**What to do**
Could you retype all of the data below exactly as given?

**Material supplied**
--------------------------------------------------
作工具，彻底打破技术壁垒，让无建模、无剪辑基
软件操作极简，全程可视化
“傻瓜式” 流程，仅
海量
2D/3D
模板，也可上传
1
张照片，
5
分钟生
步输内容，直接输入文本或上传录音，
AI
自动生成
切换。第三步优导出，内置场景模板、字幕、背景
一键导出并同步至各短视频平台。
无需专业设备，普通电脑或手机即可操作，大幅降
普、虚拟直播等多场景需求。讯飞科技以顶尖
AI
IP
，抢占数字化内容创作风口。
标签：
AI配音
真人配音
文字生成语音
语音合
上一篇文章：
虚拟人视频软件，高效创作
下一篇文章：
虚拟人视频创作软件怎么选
--------------------------------------------------
**Task result**
作工具，彻底打破技术壁垒，让无建模、无剪辑基
软件操作极简，全程可视化
“傻瓜式” 流程，仅
海量
2D/3D
模板，也可上传
1
张照片，
5
分钟生
步输内容，直接输入文本或上传录音，
AI
自动生成
切换。第三步优导出，内置场景模板、字幕、背景
一键导出并同步至各短视频平台。
无需专业设备，普通电脑或手机即可操作，大幅降
普、虚拟直播等多场景需求。讯飞科技以顶尖
AI
IP
，抢占数字化内容创作风口。
标签：
AI配音
真人配音
文字生成语音
语音合
上一篇文章：
虚拟人视频软件，高效创作
下一篇文章：
虚拟人视频创作软件怎么选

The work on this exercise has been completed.